You are viewing a plain text version of this content. The canonical link for it is here.
Posted to common-user@hadoop.apache.org by Gary Yngve <ga...@gmail.com> on 2008/09/25 10:31:00 UTC

fsck ok, distcp errors hdfs->S3

Hi all,

I just inherited a hadoop/EC2/nutch project that has been running for a few
weeks, and lo and behold, the task magically entered a state that is not
running, nor complete nor failed.

I'd love to figure out why it is what it is right now, as well as resume it
without losing what it's done, but that's a topic for later.

Right now I'm just trying to back up what's already done to S3,

I've already dealt w/ getting the key/secret passed in (s3://u:p@... didn't
do it.. had to specify properties) and using buckets that don't have _.
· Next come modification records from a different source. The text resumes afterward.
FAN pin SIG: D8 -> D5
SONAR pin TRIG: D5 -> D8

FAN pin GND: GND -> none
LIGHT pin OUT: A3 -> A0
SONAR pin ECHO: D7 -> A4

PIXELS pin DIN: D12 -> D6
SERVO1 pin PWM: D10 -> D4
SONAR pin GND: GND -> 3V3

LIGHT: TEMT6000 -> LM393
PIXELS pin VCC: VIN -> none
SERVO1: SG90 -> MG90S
I'm running 0.17.0, but I don't think that's an issue, and furthermore, I'm
not sure if 0.18.x is ready for EC2+nutch?

Here's what fsck says:
Status: HEALTHY
 Total size:    13980327325 B
 Total dirs:    111
 Total files:    196
 Total blocks:    384 (avg. block size 36407102 B)
 Minimally replicated blocks:    384 (100.0 %)
 Over-replicated blocks:    0 (0.0 %)
 Under-replicated blocks:    0 (0.0 %)
 Mis-replicated blocks:        0 (0.0 %)
 Default replication factor:    3
 Average block replication:    3.0
 Missing replicas:        0 (0.0 %)
 Number of data-nodes:        3
 Number of racks:        1

And the distcp
[root@ip-... ~]#  hadoop distcp -D fs.s3.awsAccessKey=... -D
fs.s3.awsSecretAccessKey=... hdfs://ip-....ec2.internal:50001/
s3://com....hadoopbackup/2008-09-24/
fails on:
...
08/09/24 15:33:42 INFO mapred.JobClient: Task Id :
task_200808301100_0041_m_000002_0, Status : FAILED
java.lang.NullPointerException
    at
org.apache.hadoop.fs.s3.Jets3tFileSystemStore.get(Jets3tFileSystemStore.java:196)
    at
org.apache.hadoop.fs.s3.Jets3tFileSystemStore.blockExists(Jets3tFileSystemStore.java:178)
...
08/09/24 15:34:34 INFO mapred.JobClient: Task Id :
task_200808301100_0041_m_000002_1, Status : FAILED
java.io.IOException: Copied: 0 Skipped: 1 Failed: 3
    at
org.apache.hadoop.util.CopyFiles$CopyFilesMapper.close(CopyFiles.java:527)
    at org.apache.hadoop.mapred.MapRunner.run(MapRunner.java:50)
...
With failures, global counters are inaccurate; consider running with -i
Copy failed: java.io.IOException: Job failed!
    at org.apache.hadoop.mapred.JobClient.runJob(JobClient.java:1062)
    at org.apache.hadoop.util.CopyFiles.copy(CopyFiles.java:604)

Does anyone have any ideas what's going on?

I tried the distcp a second time and got very similar failures.
I haven't counted exactly how much got copied to S3, but seems on the order
of a few hundred megs, not 13+ GB.

I'm brand new to this stuff so I feel pretty clueless.

Thanks,
Gary